**Task prompt**
For the records below, tally the lines that contain "anndata" and give only that number.

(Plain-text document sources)

□ □ □ □ □

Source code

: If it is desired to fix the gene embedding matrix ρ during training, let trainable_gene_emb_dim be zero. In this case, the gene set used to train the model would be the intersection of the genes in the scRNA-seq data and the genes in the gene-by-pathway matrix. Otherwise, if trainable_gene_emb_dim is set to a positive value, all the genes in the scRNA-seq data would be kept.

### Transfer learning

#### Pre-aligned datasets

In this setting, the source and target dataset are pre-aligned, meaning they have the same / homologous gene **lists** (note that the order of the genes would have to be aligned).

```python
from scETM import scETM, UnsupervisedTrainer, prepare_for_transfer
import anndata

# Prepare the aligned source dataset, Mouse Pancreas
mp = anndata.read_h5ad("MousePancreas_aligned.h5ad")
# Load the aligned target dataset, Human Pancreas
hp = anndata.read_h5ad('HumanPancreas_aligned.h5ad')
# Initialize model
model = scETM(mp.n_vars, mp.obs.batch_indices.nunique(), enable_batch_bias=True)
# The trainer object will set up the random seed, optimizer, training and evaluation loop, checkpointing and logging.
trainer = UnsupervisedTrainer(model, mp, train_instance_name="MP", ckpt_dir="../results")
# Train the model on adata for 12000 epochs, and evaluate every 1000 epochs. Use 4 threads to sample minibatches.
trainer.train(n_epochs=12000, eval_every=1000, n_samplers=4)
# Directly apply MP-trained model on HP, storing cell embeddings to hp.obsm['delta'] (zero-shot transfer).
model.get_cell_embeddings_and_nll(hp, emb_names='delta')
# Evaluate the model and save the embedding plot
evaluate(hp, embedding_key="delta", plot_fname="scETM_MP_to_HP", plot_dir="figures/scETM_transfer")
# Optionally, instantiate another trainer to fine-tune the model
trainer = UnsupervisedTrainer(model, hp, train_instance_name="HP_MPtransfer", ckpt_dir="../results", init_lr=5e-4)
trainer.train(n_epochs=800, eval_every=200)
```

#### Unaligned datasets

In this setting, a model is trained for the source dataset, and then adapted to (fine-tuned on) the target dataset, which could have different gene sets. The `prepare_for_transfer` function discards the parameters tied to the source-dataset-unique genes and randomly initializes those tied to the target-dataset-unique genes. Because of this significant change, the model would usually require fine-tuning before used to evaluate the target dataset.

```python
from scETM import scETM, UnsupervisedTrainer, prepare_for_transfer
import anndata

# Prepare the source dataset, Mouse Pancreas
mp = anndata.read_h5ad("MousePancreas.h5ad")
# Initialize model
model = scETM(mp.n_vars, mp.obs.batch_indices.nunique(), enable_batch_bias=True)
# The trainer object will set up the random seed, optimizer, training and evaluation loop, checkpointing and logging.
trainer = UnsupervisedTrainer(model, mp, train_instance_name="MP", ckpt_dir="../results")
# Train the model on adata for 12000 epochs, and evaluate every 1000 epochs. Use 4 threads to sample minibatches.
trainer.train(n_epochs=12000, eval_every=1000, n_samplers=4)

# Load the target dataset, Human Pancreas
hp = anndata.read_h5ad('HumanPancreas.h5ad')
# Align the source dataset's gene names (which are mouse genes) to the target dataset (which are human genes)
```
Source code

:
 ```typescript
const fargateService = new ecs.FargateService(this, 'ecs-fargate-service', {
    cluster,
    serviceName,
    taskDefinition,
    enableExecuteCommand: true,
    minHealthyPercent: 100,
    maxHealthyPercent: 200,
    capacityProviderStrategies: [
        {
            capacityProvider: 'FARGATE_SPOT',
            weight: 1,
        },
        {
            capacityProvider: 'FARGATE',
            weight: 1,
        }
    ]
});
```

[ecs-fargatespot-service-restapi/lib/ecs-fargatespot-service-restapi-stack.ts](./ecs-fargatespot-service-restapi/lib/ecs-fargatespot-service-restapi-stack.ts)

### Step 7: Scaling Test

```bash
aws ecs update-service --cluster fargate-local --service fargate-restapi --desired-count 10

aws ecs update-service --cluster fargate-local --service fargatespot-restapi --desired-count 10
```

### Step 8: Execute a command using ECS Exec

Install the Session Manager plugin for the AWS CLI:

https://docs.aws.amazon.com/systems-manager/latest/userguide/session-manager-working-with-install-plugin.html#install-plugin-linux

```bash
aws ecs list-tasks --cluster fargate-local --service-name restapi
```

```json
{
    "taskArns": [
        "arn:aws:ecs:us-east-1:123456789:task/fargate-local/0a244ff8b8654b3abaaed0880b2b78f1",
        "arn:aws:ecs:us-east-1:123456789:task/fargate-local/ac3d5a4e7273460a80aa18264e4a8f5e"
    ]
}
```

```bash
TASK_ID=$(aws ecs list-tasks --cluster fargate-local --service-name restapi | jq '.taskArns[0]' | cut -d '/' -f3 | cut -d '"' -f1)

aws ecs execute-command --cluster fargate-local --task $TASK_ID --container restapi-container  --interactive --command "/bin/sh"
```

□ □ □ □ □

**Task response**
6